Analysis of C cross-polarization magic angle spinning (CP/MAS) nuclear magnetic resonance (NMR), differential scanning calorimetry (DSC), Fourier transform infrared (FTIR), and X-ray powder diffraction data of trospium chloride (TCl) products crystallized from different mixtures of water-ethanol [φ(EtOH) = 0.5-1.0] at various temperatures (0°C, 20°C) and initial concentrations (saturated solution, 30%-50% excess of solvent) revealed extensive structural variability of TCl. Although (13) C CP/MAS NMR spectra indicated broad variety of structural phases arising from molecular disorder, temperature-modulated DSC identified presence of two distinct components in the products.
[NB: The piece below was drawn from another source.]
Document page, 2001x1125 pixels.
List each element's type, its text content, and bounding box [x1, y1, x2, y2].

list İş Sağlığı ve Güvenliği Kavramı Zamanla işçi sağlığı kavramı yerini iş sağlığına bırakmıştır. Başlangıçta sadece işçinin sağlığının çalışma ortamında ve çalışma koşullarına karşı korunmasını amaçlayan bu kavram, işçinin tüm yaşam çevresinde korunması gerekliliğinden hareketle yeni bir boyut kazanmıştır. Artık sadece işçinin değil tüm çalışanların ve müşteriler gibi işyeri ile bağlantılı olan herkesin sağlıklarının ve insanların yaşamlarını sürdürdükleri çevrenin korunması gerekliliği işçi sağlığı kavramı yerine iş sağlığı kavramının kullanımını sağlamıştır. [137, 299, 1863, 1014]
FTIR spectra revealed alterations in the hydrogen bonding network (ionic hydrogen bond formation), whereas the X-ray diffraction reflected unchanged unit cell parameters. These results were explained by a two-component character of TCl products in which a dominant polymorphic form is accompanied by partly separated nanocrystalline domains of a secondary phase that does not provide clear Bragg reflections. These phases slightly differ in the degree of molecular disorder, in the quality of crystal lattice and hydrogen bonding network. It is also demonstrated that, for the quality control of such complex products, (13) C CP/MAS NMR spectroscopy combined with factor analysis (FA) can satisfactorily be used for categorizing the individual samples: FA of (13) C CP/MAS NMR spectra found clear relationships between the extent of molecular disorder and crystallization conditions. © 2013 Wiley Periodicals, Inc. and the American Pharmacists Association J Pharm Sci 102:1235-1248, 2013.
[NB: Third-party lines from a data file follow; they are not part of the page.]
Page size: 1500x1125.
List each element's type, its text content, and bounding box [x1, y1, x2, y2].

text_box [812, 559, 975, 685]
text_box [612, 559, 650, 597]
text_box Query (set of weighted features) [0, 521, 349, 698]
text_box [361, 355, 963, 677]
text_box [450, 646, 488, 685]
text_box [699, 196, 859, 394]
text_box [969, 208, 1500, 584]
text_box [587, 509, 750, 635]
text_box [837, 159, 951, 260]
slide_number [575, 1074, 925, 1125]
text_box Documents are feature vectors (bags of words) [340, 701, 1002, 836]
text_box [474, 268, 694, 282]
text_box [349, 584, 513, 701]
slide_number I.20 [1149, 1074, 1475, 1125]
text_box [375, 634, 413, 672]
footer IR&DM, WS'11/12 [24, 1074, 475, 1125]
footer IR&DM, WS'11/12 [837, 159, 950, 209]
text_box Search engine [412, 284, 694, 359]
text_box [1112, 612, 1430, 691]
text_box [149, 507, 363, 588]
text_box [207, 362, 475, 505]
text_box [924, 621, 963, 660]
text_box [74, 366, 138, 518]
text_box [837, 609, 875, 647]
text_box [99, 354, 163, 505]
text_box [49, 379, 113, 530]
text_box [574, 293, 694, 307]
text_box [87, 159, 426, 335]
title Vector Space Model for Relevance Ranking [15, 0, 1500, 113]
Characterization of solid polymer dispersions of active pharmaceutical ingredients by 19F MAS NMR and factor analysis.

In this contribution the ability of (19)F MAS NMR spectroscopy to probe structural variability of poorly water-soluble drugs formulated as solid dispersions in polymer matrices is discussed. The application potentiality of the proposed approach is demonstrated on a moderately sized active pharmaceutical ingredient (API, Atorvastatin) exhibiting extensive polymorphism. In this respect, a range of model systems with the API incorporated in the matrix of polvinylpyrrolidone (PVP) was prepared. The extent of mixing of both components was determined by T(1)((1)H) and T(1ρ)((1)H) relaxation experiments, and it was found that the API forms nanosized domains. Subsequently it was found out that the polymer matrix induces two kinds of changes in (19)F MAS NMR spectra. At first, this is a high-frequency shift reaching 2-3 ppm which is independent on molecular structure of the API and which results from the long-range polarization of the electron cloud around (19)F nucleus induced by electrostatic fields of the polymer matrix. At second, this is broadening of the signals and formation of shoulders reflecting changes in molecular arrangement of the API. To avoid misleading in the interpretation of the recorded (19)F MAS NMR spectra, because both the contributions act simultaneously, we applied chemometric approach based on multivariate analysis. It is demonstrated that factor analysis of the recorded spectra can separate both these spectral contributions, and the subtle structural differences in the molecular arrangement of the API in the nanosized domains can be traced. In this way (19)F MAS NMR spectra of both pure APIs and APIs in solid dispersions can be directly compared. The proposed strategy thus provides a powerful tool for the analysis of new formulations of fluorinated pharmaceutical substances in polymer matrices.